Problem with Python, Regex search and string "/"

June 16, 2022

I have following string:

sentence = "<nonderivativetransaction><securitytitle><value>Common Stock</value></securitytitle><transactiondate><value>2003-08-19</value></transactiondate><transactioncoding><transactionformtype>4</transactionformtype><transactioncode>S</transactioncode><equityswapinvolved>0</equityswapinvolved></transactioncoding><transactionamounts><transactionshares><value>100</value></transactionshares>&lt;\ntransactionPricePerShare&gt;<value>42.31</value><transactionacquireddisposedcode><value>D</value></transactionacquireddisposedcode></transactionamounts><posttransactionamounts><sharesownedfollowingtransaction><value>82291</value></sharesownedfollowingtransaction></posttransactionamounts><ownershipnature><directorindirectownership><value>D</value></directorindirectownership><natureofownership><value></value></natureofownership></ownershipnature></nonderivativetransaction>"

I would like to look for strings between "</transactionshares>" and "<transactionacquireddisposedcode>" by using:

import re
re.search("</transactionshares>(.*)<transactionacquireddisposedcode>", str(i))

But it outputs None, which is wrong.
Expected output:

&lt;\ntransactionPricePerShare&gt;<value>42.31</value>

I tested the regex search string using regex101 and the output is correct: https://regex101.com/r/bVT6JU/1

I thought the search string "/" was the cause of this problem, therefore I tried using

<\/transactionshares>(.*)<transactionacquireddisposedcode>

Still I don’t get my expected output.
Both of search strings work on regex101.

Thank you for any help.

>Solution :

The \n is messing you up. adding flags=re.DOTALL will make your .* include the \n

<\ntransactionPricePerShare>

I also changed the .* to a .*? to make it less greedy, which you may want.
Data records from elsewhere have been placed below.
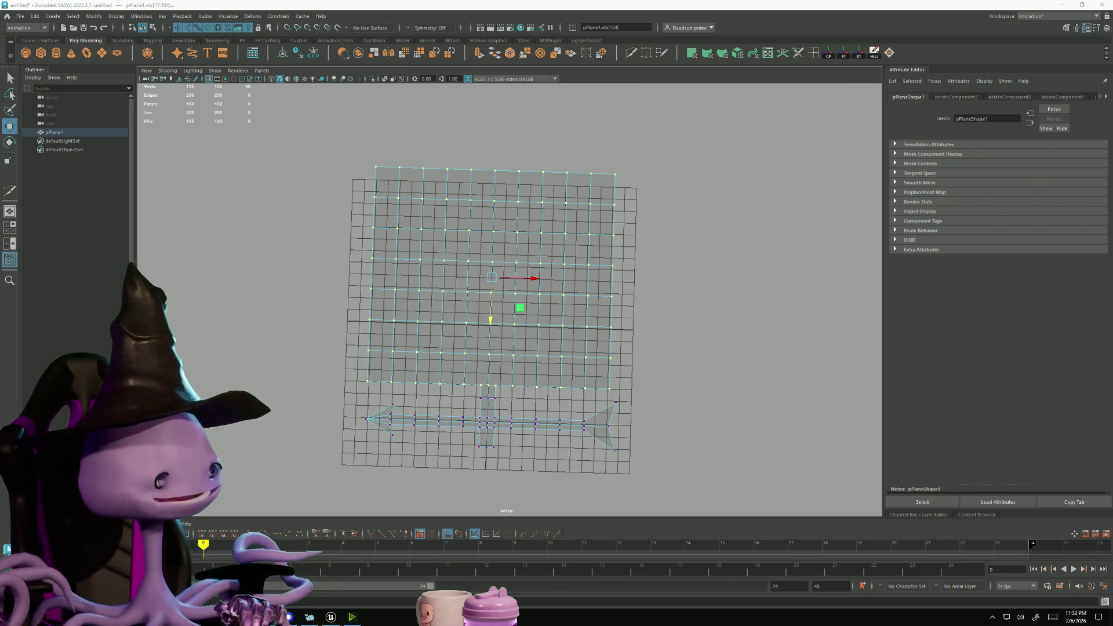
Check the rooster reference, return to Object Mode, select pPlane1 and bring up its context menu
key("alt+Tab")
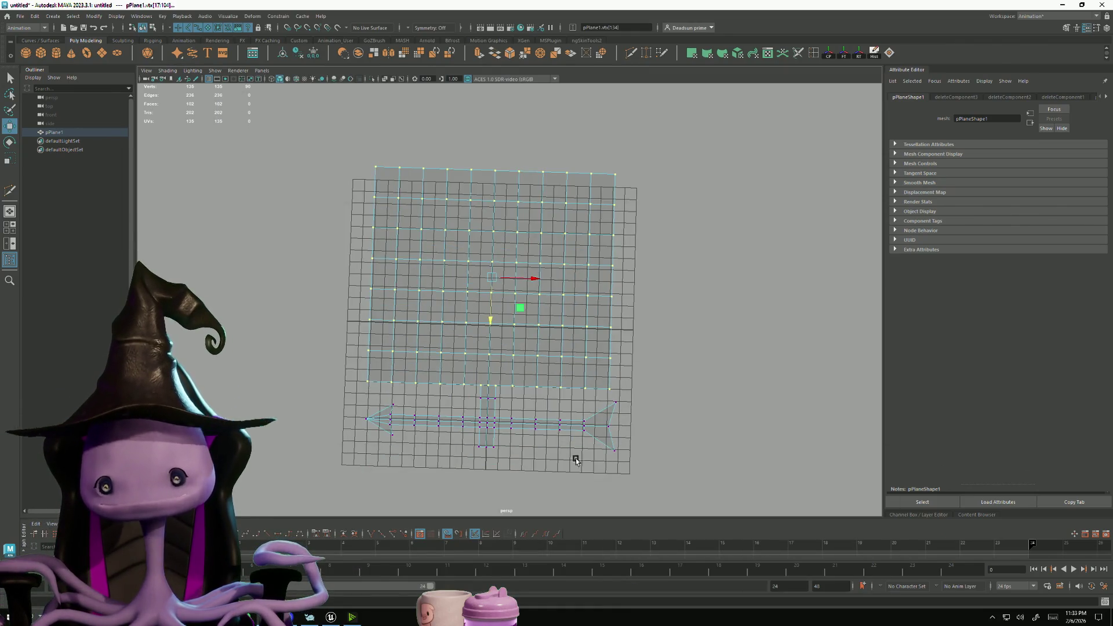
right_click_drag(456, 228, 492, 232)
left_click(493, 232)
right_click(493, 230)
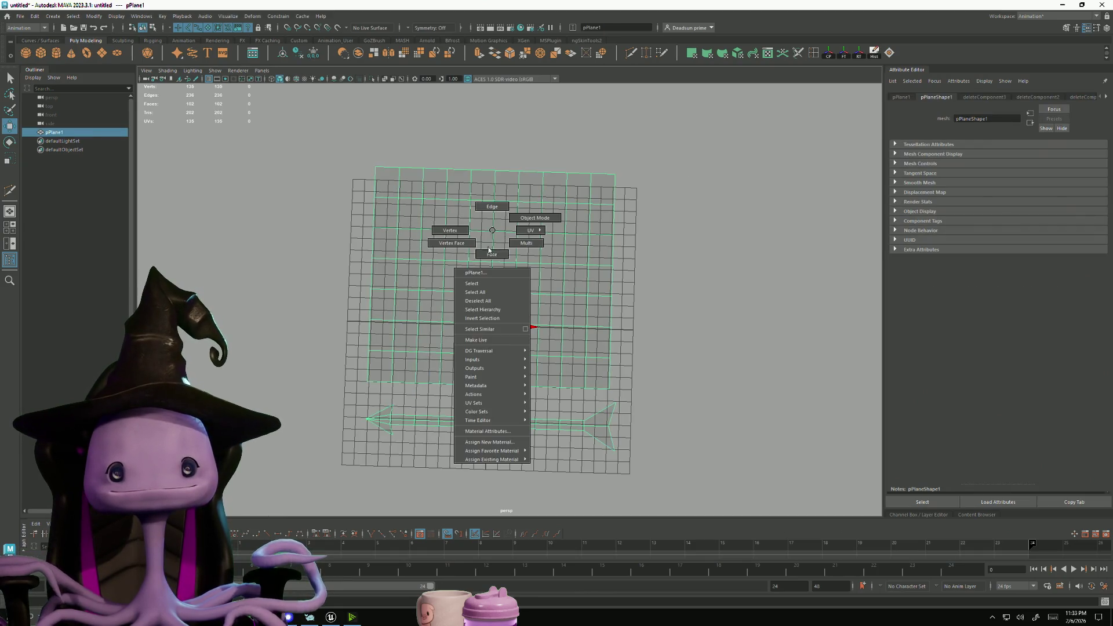
Assign the existing lambert1 material to the plane and connect a File texture to its Color
mouse_move(491, 459)
left_click(560, 461)
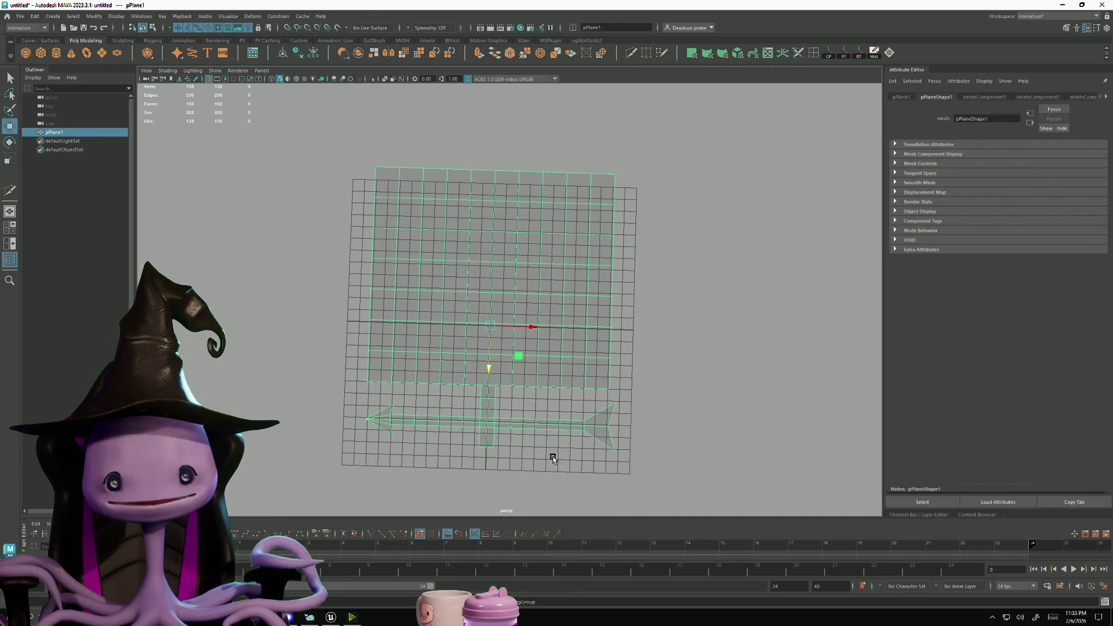
left_click(1105, 97)
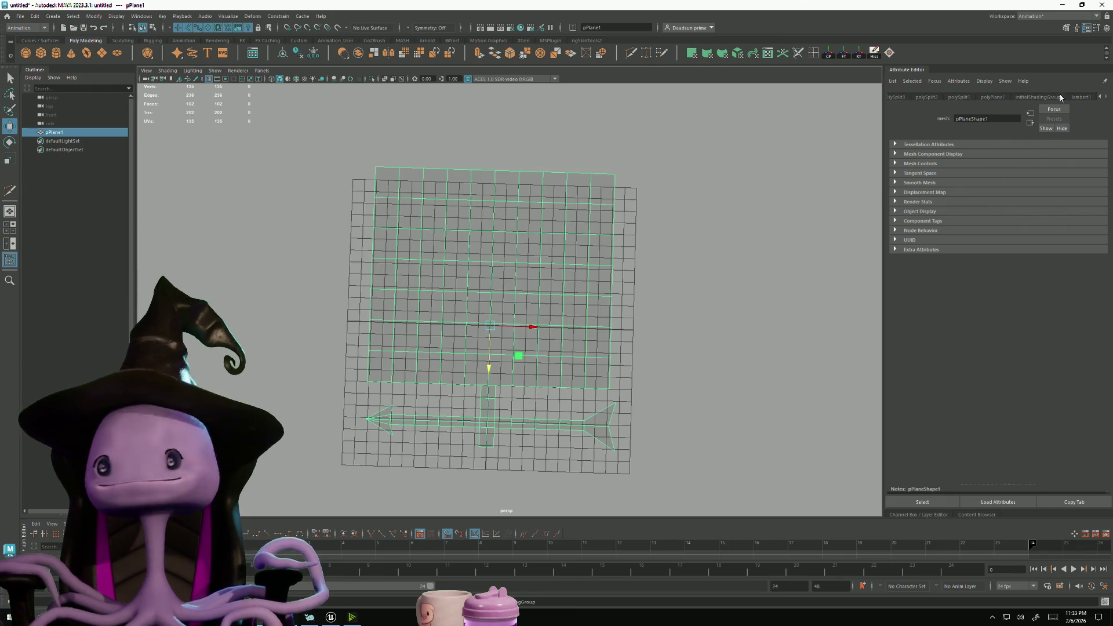
left_click(1082, 97)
That way it stops at the first <transactionacquireddisposedcode>

import re

sentence = "<nonderivativetransaction><securitytitle><value>Common Stock</value></securitytitle><transactiondate><value>2003-08-19</value></transactiondate><transactioncoding><transactionformtype>4</transactionformtype><transactioncode>S</transactioncode><equityswapinvolved>0</equityswapinvolved></transactioncoding><transactionamounts><transactionshares><value>100</value></transactionshares>&lt;\ntransactionPricePerShare&gt;<value>42.31</value><transactionacquireddisposedcode><value>D</value></transactionacquireddisposedcode></transactionamounts><posttransactionamounts><sharesownedfollowingtransaction><value>82291</value></sharesownedfollowingtransaction></posttransactionamounts><ownershipnature><directorindirectownership><value>D</value></directorindirectownership><natureofownership><value></value></natureofownership></ownershipnature></nonderivativetransaction>"

match = re.search("</transactionshares>(.*?)<transactionacquireddisposedcode>", sentence, flags=re.DOTALL).group(1)

print (match)